The endpoint responds with a body containing a JSON list of objects representing Frictionless DataResources describing the files that match the given search query in as much detail as is practical.

Error codes should be used in accordance with HTTP conventions:

A successful query returns a 200 OK status code
An improperly-formed request should result in a 400 Bad Request status code

Example

The JGI Data Portal (JDP) uses ElasticSearch to implement its file search capability.
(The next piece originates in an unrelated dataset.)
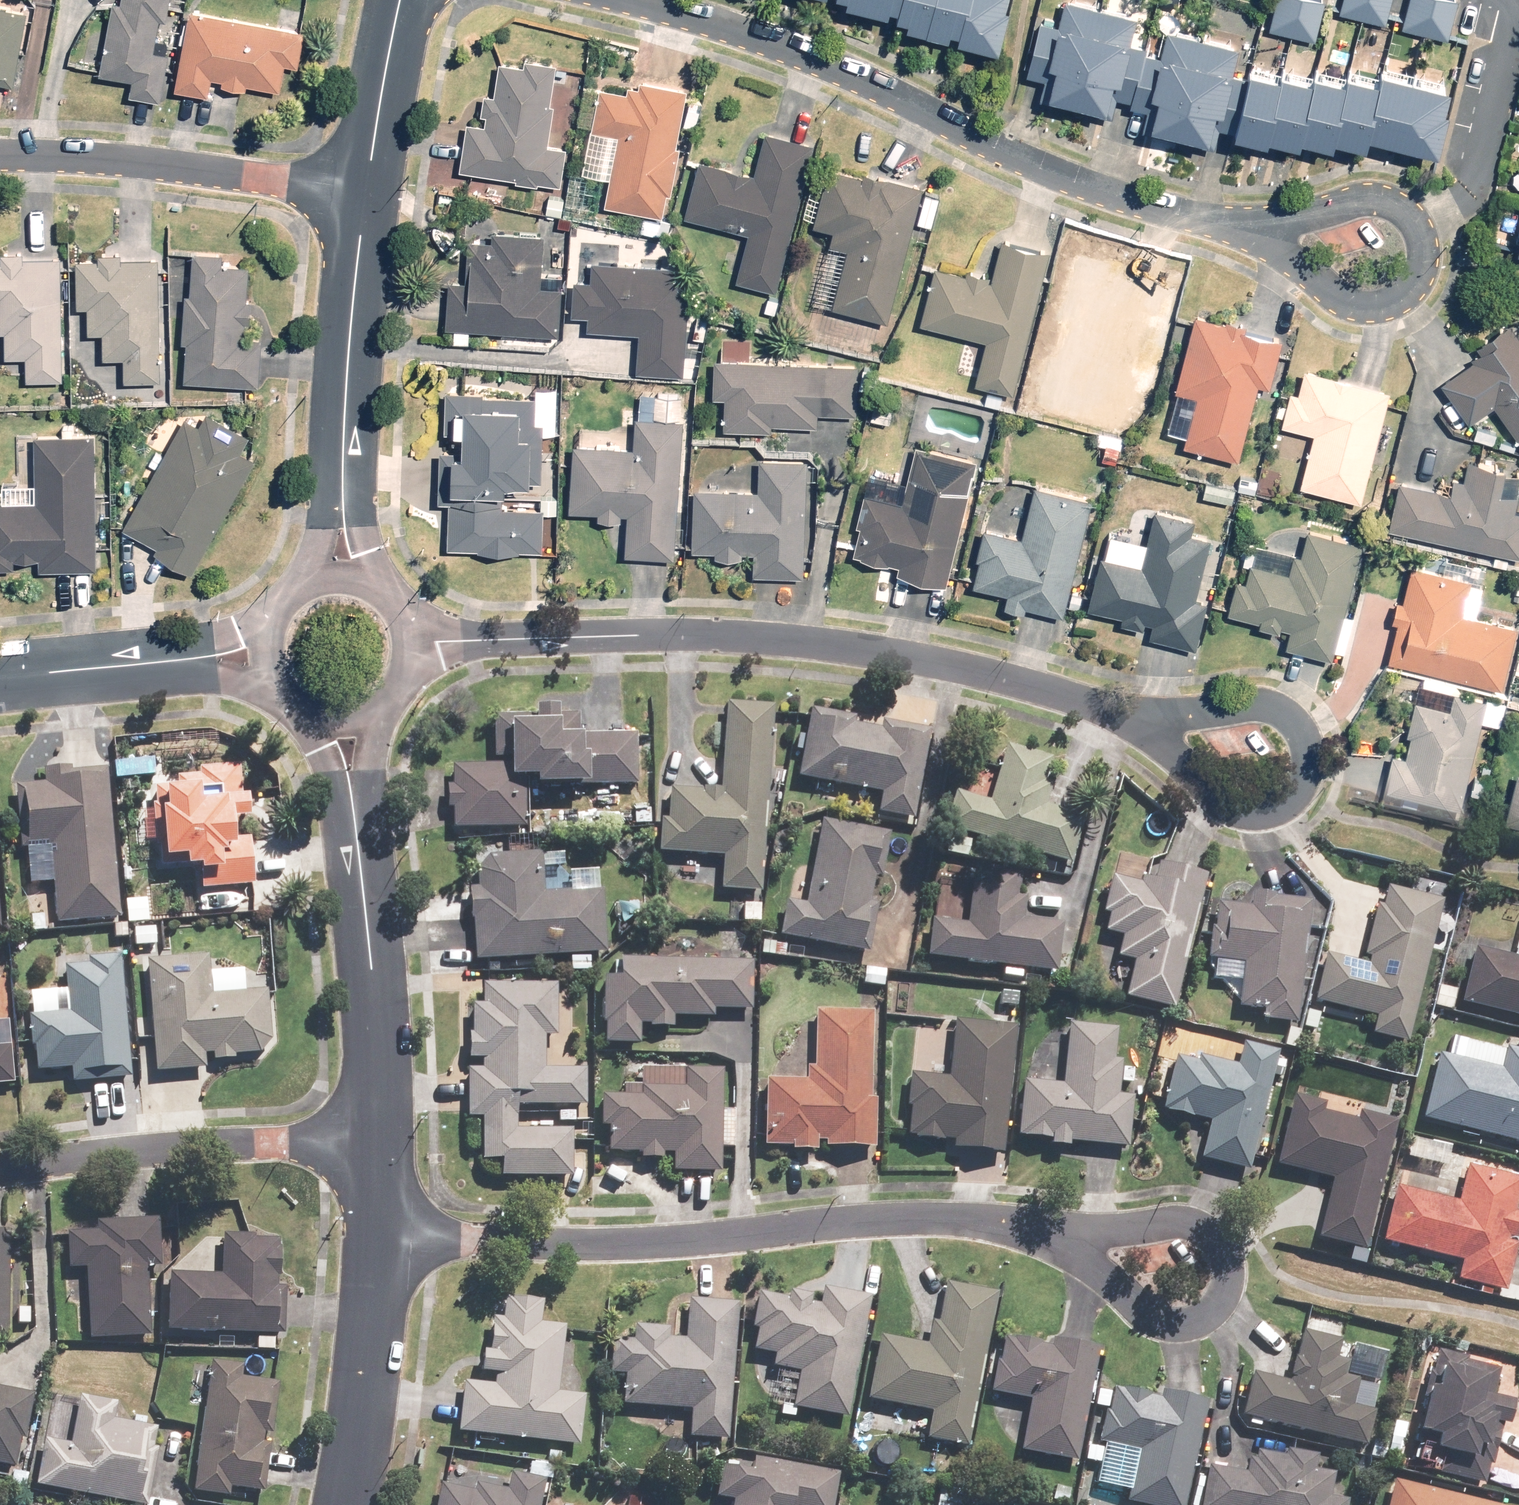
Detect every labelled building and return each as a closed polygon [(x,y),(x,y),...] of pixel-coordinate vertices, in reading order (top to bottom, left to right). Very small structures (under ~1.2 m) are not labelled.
[(121,2),(114,0),(101,73),(132,79),(130,93),(160,98),(169,53),(153,50),(159,16),(165,17),(168,0),(121,0),(121,2)] [(910,15),(908,22),(999,45),(1010,0),(848,0),(910,15)] [(1452,84),(1386,68),(1383,79),(1350,71),(1348,78),(1317,70),(1315,78),(1284,70),(1283,75),(1250,67),(1248,77),(1233,73),(1239,46),(1169,29),(1162,56),(1145,52),(1147,45),(1132,42),(1138,16),(1073,0),(1067,0),(1061,24),(1040,19),(1027,73),(1045,77),(1040,97),(1113,115),(1116,103),(1148,111),(1144,127),(1216,144),(1220,128),(1268,140),(1270,133),(1302,141),(1303,135),(1335,142),(1336,136),(1368,144),(1371,132),(1440,149),(1450,108),(1446,107),(1452,84)] [(1324,0),(1279,0),(1272,27),(1315,38),(1324,0)] [(1342,11),(1386,22),(1392,0),(1344,0),(1342,11)] [(1403,27),(1449,38),(1458,0),(1410,0),(1403,27)] [(0,6),(0,81),(14,84),(27,11),(0,6)] [(304,30),(192,9),(177,88),(209,94),(211,80),(278,93),(284,62),(298,64),(304,30)] [(467,120),(460,166),(560,181),(565,146),(547,143),(553,102),(549,101),(556,60),(523,55),(522,62),(498,58),(493,93),(485,92),(482,112),(487,113),(485,123),(467,120)] [(661,214),(686,87),(639,78),(638,84),(628,82),(626,90),(600,85),(592,127),(618,132),(605,203),(661,214)] [(775,288),(813,142),(765,130),(754,172),(699,158),(684,214),(749,231),(737,278),(775,288)] [(888,318),(923,184),(864,169),(862,175),(828,166),(813,222),(833,227),(829,240),(849,245),(834,304),(888,318)] [(450,278),(446,324),(559,332),(562,286),(541,285),(545,232),(493,228),(492,239),(469,237),(466,279),(450,278)] [(1014,390),(1049,249),(1001,237),(991,277),(935,263),(920,322),(987,339),(976,381),(1014,390)] [(0,258),(0,331),(6,331),(6,356),(26,355),(27,378),(64,377),(61,257),(24,257),(24,251),(1,251),(2,258),(0,258)] [(188,341),(185,380),(259,384),(262,339),(245,338),(246,321),(250,321),(251,299),(247,299),(249,264),(223,262),(223,253),(194,251),(191,294),(186,293),(183,341),(188,341)] [(100,259),(77,260),(78,305),(89,305),(90,332),(104,332),(104,357),(124,357),(125,380),(162,379),(159,258),(122,259),(122,252),(99,253),(100,259)] [(675,264),(592,258),(590,279),(574,278),(572,312),(588,313),(587,327),(639,331),(636,370),(683,373),(690,287),(676,286),(677,277),(674,276),(675,264)] [(1119,304),(1100,299),(1078,379),(1126,392),(1144,325),(1153,328),(1163,289),(1126,279),(1119,304)] [(1186,444),(1238,457),(1258,382),(1269,385),(1282,336),(1197,314),(1178,387),(1199,392),(1186,444)] [(1442,381),(1470,420),(1494,402),(1518,436),(1518,335),(1507,319),(1475,342),(1480,350),(1473,355),(1475,358),(1442,381)] [(859,362),(714,356),(713,394),(726,395),(725,428),(771,430),(772,422),(817,423),(817,411),(857,413),(859,362)] [(1360,499),(1389,388),(1305,366),(1298,391),(1291,389),(1283,422),(1316,431),(1302,484),(1360,499)] [(450,498),(448,545),(542,549),(544,507),(503,505),(504,477),(541,479),(543,421),(534,421),(535,394),(481,391),(481,388),(447,387),(445,428),(453,429),(452,440),(463,440),(463,447),(438,446),(436,498),(450,498)] [(186,416),(123,527),(158,546),(154,552),(193,573),(256,461),(241,453),(250,436),(206,412),(199,424),(186,416)] [(673,554),(683,418),(636,415),(634,446),(575,442),(570,507),(629,511),(626,551),(673,554)] [(95,434),(36,435),(37,501),(2,501),(2,516),(0,516),(0,567),(13,566),(13,558),(38,558),(38,567),(97,566),(95,434)] [(946,583),(977,459),(916,443),(902,500),(866,491),(851,552),(899,564),(898,570),(946,583)] [(803,573),(806,458),(760,457),(759,488),(695,486),(693,548),(753,550),(753,571),(803,573)] [(1389,525),(1518,553),(1518,511),(1514,510),(1518,493),(1500,490),(1505,467),(1468,459),(1464,478),(1455,476),(1452,490),(1399,478),(1389,525)] [(1064,613),(1092,497),(1034,484),(1022,535),(983,526),(970,583),(1008,592),(1005,604),(1024,609),(1025,604),(1064,613)] [(1103,556),(1091,606),(1154,621),(1150,635),(1195,645),(1206,600),(1195,598),(1210,536),(1192,532),(1195,518),(1156,509),(1142,565),(1103,556)] [(1332,656),(1362,542),(1307,528),(1300,554),(1294,552),(1289,570),(1250,560),(1245,580),(1236,578),(1228,611),(1291,627),(1286,644),(1332,656)] [(1410,566),(1389,659),(1501,685),(1515,626),(1461,613),(1469,579),(1410,566)] [(1458,816),(1486,699),(1454,691),(1451,707),(1416,699),(1403,754),(1391,751),(1380,798),(1458,816)] [(758,891),(769,705),(724,702),(719,791),(663,787),(659,851),(720,855),(718,888),(758,891)] [(522,783),(633,783),(633,734),(575,734),(575,714),(552,714),(552,706),(531,706),(531,714),(491,714),(491,763),(448,763),(447,826),(522,826),(522,783)] [(927,729),(807,708),(795,776),(879,791),(876,810),(911,817),(927,729)] [(953,791),(943,826),(1068,862),(1081,817),(1042,806),(1048,783),(1040,781),(1047,759),(1002,746),(986,801),(953,791)] [(197,865),(199,888),(251,884),(247,836),(228,837),(227,819),(243,817),(241,794),(238,794),(235,765),(195,768),(196,774),(171,776),(172,784),(152,786),(158,868),(197,865)] [(116,916),(103,766),(39,772),(40,781),(13,784),(19,847),(46,845),(53,922),(116,916)] [(1506,818),(1518,821),(1518,771),(1517,771),(1506,818)] [(783,900),(777,935),(866,951),(875,903),(867,902),(872,875),(879,876),(887,832),(817,819),(802,904),(783,900)] [(470,897),(473,958),(602,951),(598,890),(541,893),(539,852),(492,854),(495,896),(470,897)] [(1171,1009),(1203,874),(1156,862),(1152,879),(1139,876),(1138,883),(1108,875),(1099,912),(1107,914),(1103,931),(1119,935),(1114,956),(1132,960),(1124,998),(1171,1009)] [(929,919),(924,956),(1053,971),(1059,923),(1020,918),(1023,896),(1015,895),(1017,872),(972,866),(965,924),(929,919)] [(1405,1041),(1439,900),(1379,885),(1360,962),(1324,954),(1312,1000),(1375,1015),(1371,1033),(1405,1041)] [(1294,1024),(1308,901),(1250,894),(1249,907),(1211,903),(1205,957),(1242,961),(1237,1007),(1257,1009),(1256,1020),(1294,1024)] [(1460,1002),(1518,1017),(1518,948),(1516,957),(1473,947),(1460,1002)] [(204,953),(144,958),(154,1070),(201,1066),(200,1053),(209,1053),(209,1057),(257,1053),(269,1039),(264,989),(208,994),(204,953)] [(128,1077),(117,954),(86,957),(86,963),(62,966),(66,1011),(27,1015),(32,1071),(68,1068),(69,1082),(128,1077)] [(750,960),(618,957),(618,976),(601,976),(599,1042),(635,1042),(636,1023),(669,1024),(669,1014),(711,1015),(711,1008),(749,1008),(750,960)] [(553,983),(481,983),(481,1004),(466,1004),(466,1057),(481,1057),(481,1068),(465,1069),(465,1115),(479,1115),(479,1160),(497,1160),(497,1175),(568,1175),(568,1129),(512,1129),(512,1103),(581,1103),(581,1068),(541,1068),(541,1034),(553,1034),(553,983)] [(762,1079),(760,1144),(873,1146),(873,1100),(868,1100),(870,1011),(814,1010),(813,1067),(804,1066),(804,1080),(762,1079)] [(1001,1152),(1013,1025),(951,1019),(945,1079),(911,1075),(906,1134),(952,1138),(951,1147),(1001,1152)] [(1020,1080),(1015,1135),(1125,1146),(1130,1096),(1114,1095),(1117,1060),(1110,1059),(1113,1028),(1066,1023),(1060,1084),(1020,1080)] [(1246,1169),(1275,1051),(1241,1043),(1235,1066),(1194,1056),(1193,1061),(1173,1056),(1160,1109),(1209,1121),(1200,1158),(1246,1169)] [(10,1082),(7,1045),(0,1046),(0,1083),(10,1082)] [(1419,1117),(1518,1141),(1518,1048),(1518,1050),(1504,1047),(1499,1069),(1435,1053),(1419,1117)] [(718,1170),(720,1068),(682,1067),(682,1088),(637,1087),(637,1095),(600,1094),(599,1126),(606,1126),(605,1151),(638,1151),(638,1158),(659,1158),(659,1152),(669,1152),(669,1169),(718,1170)] [(1363,1249),(1394,1119),(1358,1111),(1356,1120),(1320,1112),(1322,1103),(1291,1095),(1274,1165),(1331,1179),(1317,1238),(1363,1249)] [(1380,1241),(1460,1259),(1455,1279),(1503,1290),(1518,1222),(1518,1216),(1511,1214),(1518,1179),(1518,1178),(1465,1166),(1456,1201),(1393,1186),(1380,1241)] [(155,1219),(94,1222),(95,1231),(65,1232),(67,1268),(83,1267),(87,1337),(145,1334),(142,1266),(157,1265),(155,1219)] [(165,1273),(163,1329),(281,1333),(283,1287),(275,1287),(276,1239),(249,1238),(249,1234),(220,1233),(218,1275),(165,1273)] [(966,1446),(995,1292),(941,1282),(929,1346),(878,1336),(866,1398),(929,1410),(924,1438),(966,1446)] [(844,1416),(867,1295),(820,1286),(817,1304),(807,1302),(808,1294),(785,1290),(784,1298),(756,1293),(750,1326),(754,1327),(750,1349),(772,1353),(769,1367),(797,1372),(791,1406),(844,1416)] [(460,1381),(454,1431),(576,1446),(582,1395),(555,1392),(563,1326),(537,1323),(539,1302),(502,1297),(499,1318),(488,1317),(482,1372),(492,1373),(491,1384),(460,1381)] [(725,1439),(736,1302),(684,1298),(681,1338),(665,1337),(666,1326),(633,1324),(632,1339),(609,1338),(606,1372),(623,1374),(620,1403),(689,1409),(687,1436),(725,1439)] [(1249,1372),(1239,1414),(1364,1444),(1372,1411),(1349,1405),(1356,1377),(1341,1374),(1333,1358),(1337,1340),(1299,1331),(1287,1381),(1249,1372)] [(1074,1462),(1096,1346),(1048,1337),(1046,1346),(1002,1338),(992,1392),(1029,1399),(1019,1451),(1074,1462)] [(1490,1396),(1496,1369),(1435,1354),(1416,1432),(1434,1436),(1431,1448),(1441,1451),(1436,1473),(1481,1484),(1496,1424),(1505,1426),(1511,1401),(1490,1396)] [(243,1365),(208,1360),(190,1489),(258,1498),(275,1382),(241,1378),(243,1365)] [(11,1466),(17,1437),(20,1438),(29,1392),(0,1387),(0,1464),(11,1466)] [(1205,1400),(1160,1390),(1159,1398),(1111,1388),(1099,1442),(1136,1450),(1125,1501),(1143,1504),(1182,1504),(1205,1400)] [(33,1485),(142,1504),(144,1504),(158,1428),(111,1420),(114,1403),(77,1396),(68,1443),(42,1438),(33,1485)] [(1200,1504),(1344,1504),(1345,1500),(1327,1497),(1332,1473),(1312,1470),(1315,1455),(1284,1450),(1283,1456),(1254,1451),(1252,1459),(1243,1457),(1241,1472),(1207,1466),(1200,1504)] [(751,1457),(749,1470),(719,1465),(713,1496),(730,1499),(729,1504),(830,1504),(836,1471),(751,1457)] [(543,1479),(509,1471),(505,1490),(471,1483),(470,1489),(439,1482),(434,1504),(538,1504),(543,1479)] [(1392,1480),(1386,1504),(1498,1504),(1392,1480)]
At the time of writing, this query produces well over 100 results. Here are the first two results, expressed as Frictionless DataResource objects in JSON:

[
  {
    "id": "JDP:57f9e03f7ded5e3135bc069e",
    "name": "10927.1.183804.CTCTCTA-AGGCTTA.QC",
    "path": "rqc/10927.1.183804.CTCTCTA-AGGCTTA.QC.pdf",
    "format": "pdf",
    "bytes": 227745,
    "hash": "71a60d25af7b35227e8b0f3428b49687",
    "sources": [
      {
        "title": "Stewart, Frank (Georgia Institute of Technology, United States)",
        "path": "https://doi.org/10.46936/10.25585/60000893",
        "email": "frank.stewart@biology.gatech.edu"
      }
    ],
    "credit": {
      "comment": "",
      "description": "",
      "identifier": "JDP:57f9e03f7ded5e3135bc069e",
      "license": "",
      "resource_type": "dataset",
      "version": "",
      "contributors": [
        {
          "contributor_type": "Person",
          "contributor_id": "",
          "name": "Stewart, Frank",
          "credit_name": "Stewart, Frank",
          "affiliations": [
            {
              "organization_id": "",
              "organization_name": "Georgia Institute of Technology"
            }
          ],
          "contributor_roles": "PI"
        }
      ],
      "dates": [
        {
          "date": "2013-09-20",
          "event": "approval"
        }
      ],
      "funding": null,
      "related_identifiers": null,
      "repository": {
        "organization_id": "",
        "organization_name": ""
      },
      "titles": null
    }
  },
  {
    "id": "JDP:57f9d2b57ded5e3135bc0612",
    "name": "10927.1.183804.CTCTCTA-AGGCTTA.filter-SAG",
    "path": "rqc/filtered_seq_unit/00/01/09/27/10927.1.183804.CTCTCTA-AGGCTTA.filter-SAG.fastq.gz",
    "format": "fastq",
    "media_type": "text/plain",
    "bytes":2225019092,
    "hash": "55715364087c8553c99c126231e599dc",
    "sources":[
      {
        "title": "Stewart, Frank (Georgia Institute of Technology, United States)",
        "path": "https://doi.org/10.46936/10.25585/60000893",
        "email": "frank.stewart@biology.gatech.edu"
      }
    ],
    "credit": {
      "comment": "",
      "description": "",
      "identifier": "JDP:57f9d2b57ded5e3135bc0612",
      "license": "",
      "resource_type": "dataset",
      "version": "",
      "contributors":[
        {
          "contributor_type": "Person",
          "contributor_id": "",
          "name": "Stewart, Frank",
          "credit_name": "Stewart, Frank",
          "affiliations": [
            {
              "organization_id": "",
              "organization_name": "Georgia Institute of Technology"
            }
          ],
          "contributor_roles": "PI"
        }
      ],
      "dates": [
        {
          "date": "2013-09-20",
          "event": "approval"
        }
      ],
      "funding": null,
      "related_identifiers":null,
      "repository": {
        "organization_id": "",
        "organization_name": ""
      },
      "titles":null
    }
  },
  ...
]

Many fields are blank, particularly in the credit field, because some of this information isn't in the JDP database. The DTS works with the KBase Credit Engine to fill in missing credit information.

Existing implementations

The JDP search endpoint we've described in the above example returns information about the files matching a query, but not in the Frictionless format we've shown. The JDP actually organizes its search results into organisms, and the DTS unpacks these results and repackages them into Frictionless DataResource objects. This is another example of how the DTS team can support incremental integration by working with your organization.